One reason for this investment is the importance Best Buy is placing on the Smart Home market, a retail iteration of the AI vogue. Joly said:
We will continue to enhance this category across our stores and website this year. For example, to demonstrate we’re responsible with voice technology, we’re bringing new Alexa and Google Assistant experiences to 700 stores nationwide in collaboration with Amazon and Google. These enhanced experiences are unique to Best Buy and show how you can completely use voice technology. Specially-trained Blue Shirts are on hand to provide advice and, of course, our Geek Squad agents can help install, set up and support the products.

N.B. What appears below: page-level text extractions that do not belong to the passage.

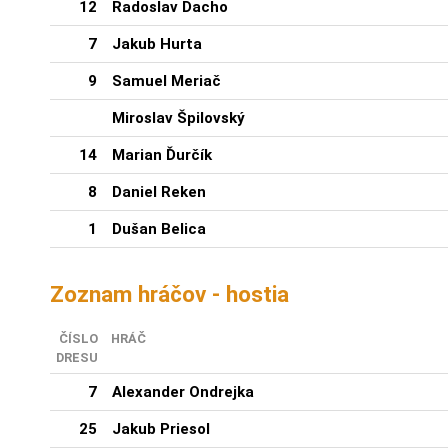
12
Radoslav Dacho
7
Jakub Hurta
9
Samuel Meriač
Miroslav Špilovský
14
Marian Ďurčík
8
Daniel Reken
1
Dušan Belica
Zoznam hráčov - hostia
ČÍSLO
HRÁČ
DRESU
7
Alexander Ondrejka
25
Jakub Priesol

Such initiatives are intended to meet the needs of Best Buy’s customer base, which Joly positions as tech-savvy to a degree already:
The Best Buy customer, our target customer, we call them the high touch tech fans. These are people who are passionate about technology and need a bit of help with us and that includes many of us. Many of them are Millennials. In fact, half of that target customer segment is Millennials and we tend to do well with Millennials. Our penetration of Millennials is actually higher than some of the other demographics.
So, the typical customer for the Smart Home, I don’t think varies significantly from the rest of the store. One of the things we’re excited about from the trend standpoint is the fact that the Millennials are finally leaving their parents’ home and investing in their new home. And of course because they are more digitally savvy, they tend to spend more. So that’s one of the positive trends and opportunities that we can think about.
Best Buy is cleverly using its physical stores and schemes such as the Home Advisor service to create an Amazon-differentiator that eludes some other retailers. It’s a pitch that’s dependent on the tech-savvy customer not becoming so tech-savvy as to not need third party guidance and support, but in mainstream retail terms, that’s a way off yet.